▶ **INSTRUCTION 1**: Retype the passage from the excerpt on meetings of members between "- 4.2 Attendance" and "Members is given.", inclusive.
** EXCERPT TO READ follows **
Notice of a Meeting of Members will include the text of any Special Resolution to be considered at the meeting.
- 3.9 Omission of Notice
The accidental omission to give notice of a Meeting of Members to, or the non‑receipt of notice by, any Member entitled to receive notice does not invalidate proceedings at that meeting.
- part 4. PROCEEDINGS AT MEETINGS OF MEMBERS
- 4.1 Special Business
Special business is:
- (a) all business that is transacted at a special general meeting; and
- (b) all business that is transacted at an annual general meeting, except:
- (i) consideration of the financial statements;
- (ii) consideration of the Public Accountant’s report;
- (iii) the election of Directors; and
- (iv) re-appointment of the incumbent Public Accountant.
- 4.2 Attendance at Meetings of Members
Every Member, Director and the Public Accountant is entitled to attend a Meeting of Members. No other Person or entity is entitled to attend a Meeting of Members but the Corporation may invite other Persons to attend as guests and observers.
- 4.3 Requirement of Quorum
No business, other than the adjournment of the meeting, will be conducted at a Meeting of Members at a time when a quorum is not present.
- 4.4 Quorum
A quorum for a Meeting of Members is the greater of three (3) Members and one-third (1/3) of the total number of current Members on the date upon which notice of the Meeting of Members is given.
- 4.5 Lack of Quorum
If within 30 minutes from the time appointed for a Meeting of Members a quorum is not present, the meeting, if convened on the requisition of Members, will be terminated; but in any other case it will stand adjourned to the next day, at the same time and place, and if, at the adjourned meeting, a quorum is not present within 30 minutes from the time appointed for the meeting, the Members present will constitute a quorum.
** End of EXCERPT TO READ **
** GIVEN INFORMATION follows **
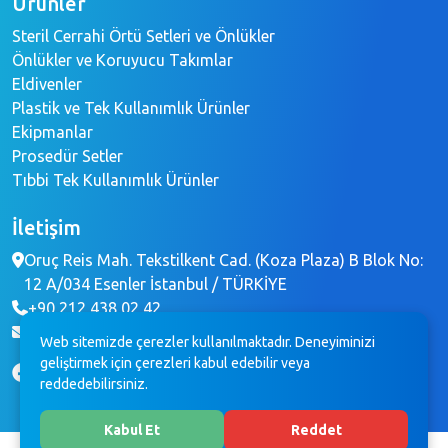
Ürünler
Steril Cerrahi Örtü Setleri ve Önlükler
Önlükler ve Koruyucu Takımlar
Eldivenler
Plastik ve Tek Kullanımlık Ürünler
Ekipmanlar
Prosedür Setler
Tıbbi Tek Kullanımlık Ürünler
İletişim
Oruç Reis Mah. Tekstilkent Cad. (Koza Plaza) B Blok No:
12 A/034 Esenler İstanbul / TÜRKİYE
+90 212 438 02 42
Web sitemizde çerezler kullanılmaktadır. Deneyiminizi
info@brochemedikal.com
geliştirmek için çerezleri kabul edebilir veya
reddedebilirsiniz.
Kabul Et
Reddet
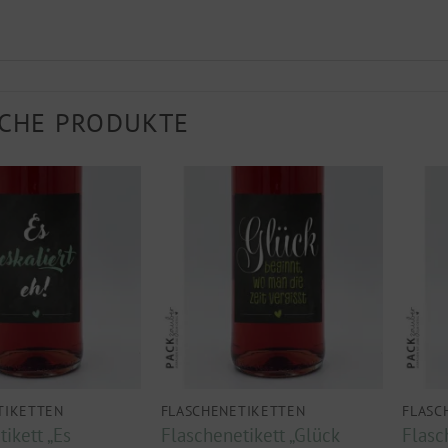
CHE PRODUKTE
TIKETTEN
FLASCHENETIKETTEN
FLASC
ikett „Es
Flaschenetikett „Glück
Flasc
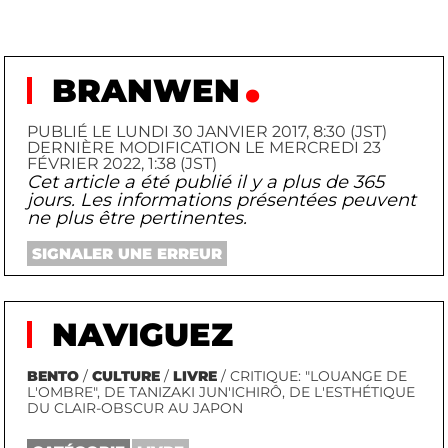
BRANWEN
PUBLIÉ LE LUNDI 30 JANVIER 2017, 8:30 (JST)
DERNIÈRE MODIFICATION LE MERCREDI 23
FÉVRIER 2022, 1:38 (JST)
Cet article a été publié il y a plus de 365
jours. Les informations présentées peuvent
ne plus être pertinentes.
SIGNALER UNE ERREUR
NAVIGUEZ
BENTO
/
CULTURE
/
LIVRE
/ CRITIQUE: "LOUANGE DE
L'OMBRE", DE TANIZAKI JUN'ICHIRÔ, DE L'ESTHÉTIQUE
DU CLAIR-OBSCUR AU JAPON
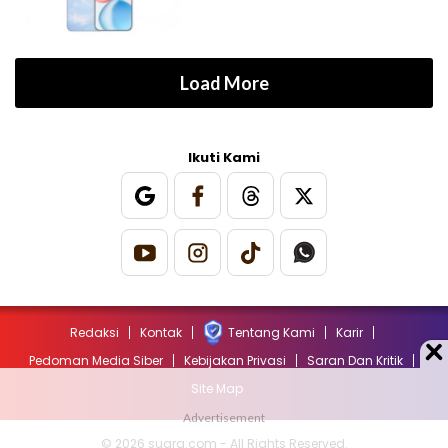
Load More
Ikuti Kami
Redaksi
Kontak
Tentang Kami
Karir
Pedoman Media Siber
Kebijakan Privasi
Saran Dan Kritik
Site Map
© 2026 suara.com - All Rights Reserved.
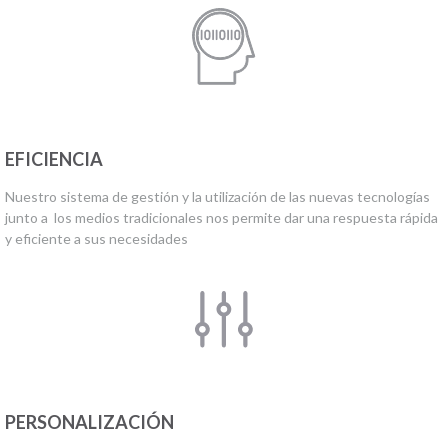
EFICIENCIA
Nuestro sistema de gestión y la utilización de las nuevas tecnologías
junto a los medios tradicionales nos permite dar una respuesta rápida
y eficiente a sus necesidades
PERSONALIZACIÓN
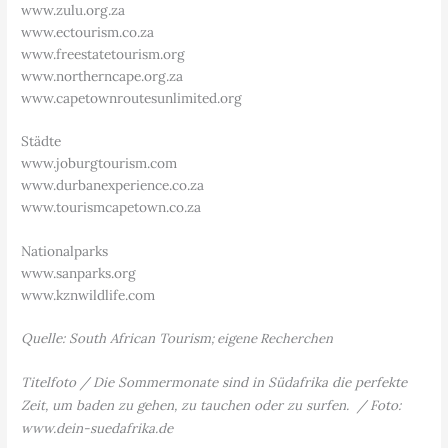
www.zulu.org.za
www.ectourism.co.za
www.freestatetourism.org
www.northerncape.org.za
www.capetownroutesunlimited.org
Städte
www.joburgtourism.com
www.durbanexperience.co.za
www.tourismcapetown.co.za
Nationalparks
www.sanparks.org
www.kznwildlife.com
Quelle: South African Tourism
; eigene Recherchen
Titelfoto / Die Sommermonate sind in Südafrika die perfekte
Zeit, um baden zu gehen, zu tauchen oder zu surfen. / Foto:
www.dein-suedafrika.de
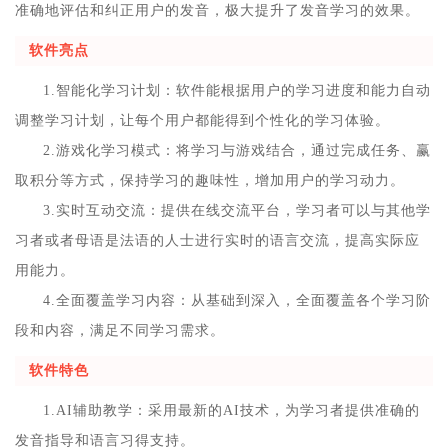
准确地评估和纠正用户的发音，极大提升了发音学习的效果。
软件亮点
1.智能化学习计划：软件能根据用户的学习进度和能力自动
调整学习计划，让每个用户都能得到个性化的学习体验。
2.游戏化学习模式：将学习与游戏结合，通过完成任务、赢
取积分等方式，保持学习的趣味性，增加用户的学习动力。
3.实时互动交流：提供在线交流平台，学习者可以与其他学
习者或者母语是法语的人士进行实时的语言交流，提高实际应
用能力。
4.全面覆盖学习内容：从基础到深入，全面覆盖各个学习阶
段和内容，满足不同学习需求。
软件特色
1.AI辅助教学：采用最新的AI技术，为学习者提供准确的
发音指导和语言习得支持。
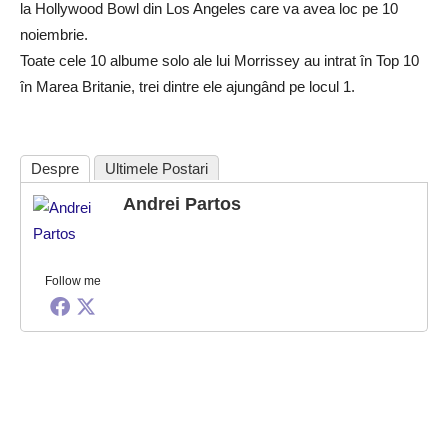
la Hollywood Bowl din Los Angeles care va avea loc pe 10
noiembrie.
Toate cele 10 albume solo ale lui Morrissey au intrat în Top 10
în Marea Britanie, trei dintre ele ajungând pe locul 1.
Despre
Ultimele Postari
Andrei Partos
Follow me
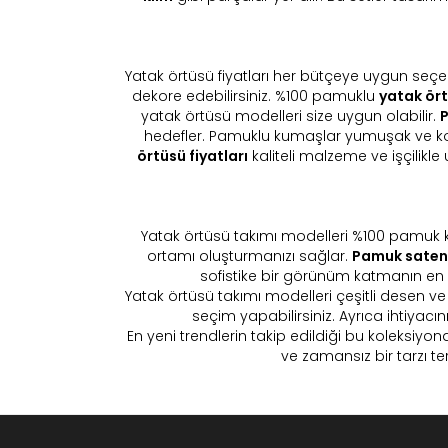
Yatak örtüsü fiyatları her bütçeye uygun seçene
dekore edebilirsiniz. %100 pamuklu
yatak ört
yatak örtüsü modelleri size uygun olabilir.
P
hedefler. Pamuklu kumaşlar yumuşak ve konf
örtüsü fiyatları
kaliteli malzeme ve işçilik
Yatak örtüsü takımı modelleri %100 pamuk ku
ortamı oluşturmanızı sağlar.
Pamuk saten
sofistike bir görünüm katmanın en iyi
Yatak örtüsü takımı modelleri çeşitli desen v
seçim yapabilirsiniz. Ayrıca ihtiyacı
En yeni trendlerin takip edildiği bu koleksiyon
ve zamansız bir tarzı te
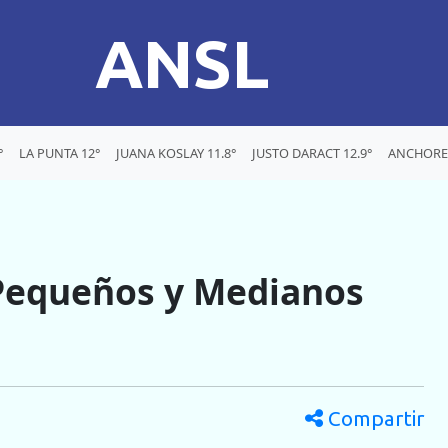
ANSL
°
LA PUNTA 12°
JUANA KOSLAY 11.8°
JUSTO DARACT 12.9°
ANCHOREN
 Pequeños y Medianos
Compartir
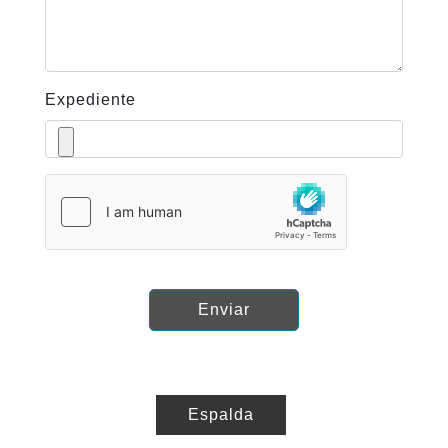
Expediente
Enviar
Espalda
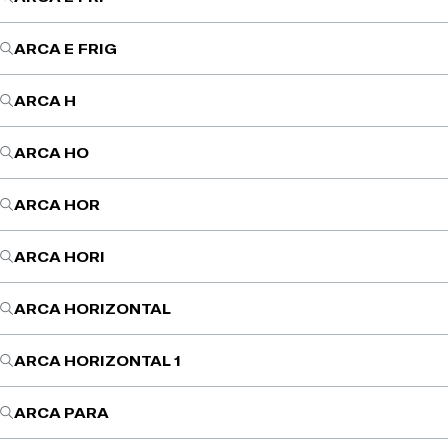
ARCA E FRIG
ARCA H
ARCA HO
ARCA HOR
ARCA HORI
ARCA HORIZONTAL
ARCA HORIZONTAL 1
ARCA PARA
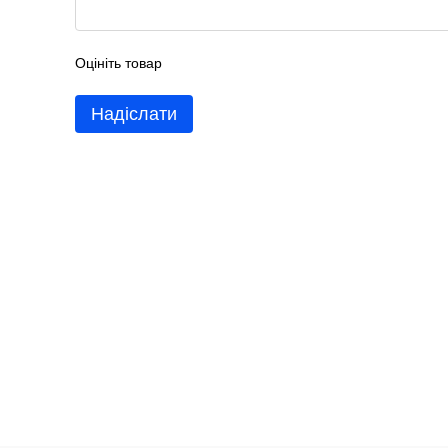
Оцініть товар
Надіслати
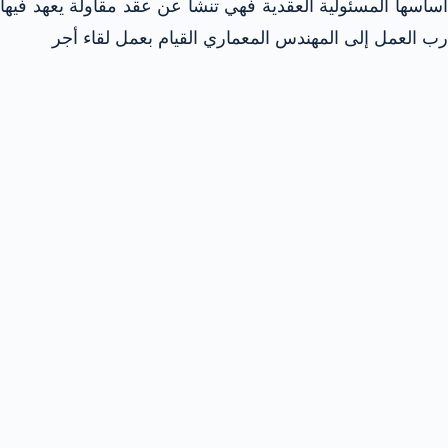
أساسها المسئولية العقدية فهي تنشأ عن عقد مقاولة يعهد فيها
رب العمل إلى المهندس المعماري القيام بعمل لقاء أجر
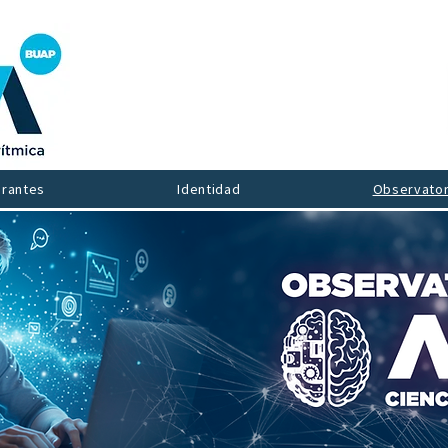
grantes
Identidad
Observator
** End of GIVEN INFORMATION **
▶ **INSTRUCTION 2**: Put the rows of transcribed page contents into a JSON list of strings, one string per line, from the first row through the line holding "DU CLAIR-OBSCUR AU JAPON", inclusive, skipping blank lines. Leave the pictures out of the list.

▶ **ANSWER BOX 1**:
- 4.2 Attendance at Meetings of Members
Every Member, Director and the Public Accountant is entitled to attend a Meeting of Members. No other Person or entity is entitled to attend a Meeting of Members but the Corporation may invite other Persons to attend as guests and observers.
- 4.3 Requirement of Quorum
No business, other than the adjournment of the meeting, will be conducted at a Meeting of Members at a time when a quorum is not present.
- 4.4 Quorum
A quorum for a Meeting of Members is the greater of three (3) Members and one-third (1/3) of the total number of current Members on the date upon which notice of the Meeting of Members is given.

▶ **ANSWER BOX 2**:
[
  "Ürünler",
  "Steril Cerrahi Örtü Setleri ve Önlükler",
  "Önlükler ve Koruyucu Takımlar",
  "Eldivenler",
  "Plastik ve Tek Kullanımlık Ürünler",
  "Ekipmanlar",
  "Prosedür Setler",
  "Tıbbi Tek Kullanımlık Ürünler",
  "İletişim",
  "Oruç Reis Mah. Tekstilkent Cad. (Koza Plaza) B Blok No:",
  "12 A/034 Esenler İstanbul / TÜRKİYE",
  "+90 212 438 02 42",
  "Web sitemizde çerezler kullanılmaktadır. Deneyiminizi",
  "info@brochemedikal.com",
  "geliştirmek için çerezleri kabul edebilir veya",
  "reddedebilirsiniz.",
  "Kabul Et",
  "Reddet",
  "CHE PRODUKTE",
  "TIKETTEN",
  "FLASCHENETIKETTEN",
  "FLASC",
  "ikett „Es",
  "Flaschenetikett „Glück",
  "Flasc",
  "BRANWEN",
  "PUBLIÉ LE LUNDI 30 JANVIER 2017, 8:30 (JST)",
  "DERNIÈRE MODIFICATION LE MERCREDI 23",
  "FÉVRIER 2022, 1:38 (JST)",
  "Cet article a été publié il y a plus de 365",
  "jours. Les informations présentées peuvent",
  "ne plus être pertinentes.",
  "SIGNALER UNE ERREUR",
  "NAVIGUEZ",
  "BENTO",
  "/",
  "CULTURE",
  "/",
  "LIVRE",
  "/ CRITIQUE: \"LOUANGE DE",
  "L'OMBRE\", DE TANIZAKI JUN'ICHIRÔ, DE L'ESTHÉTIQUE",
  "DU CLAIR-OBSCUR AU JAPON"
]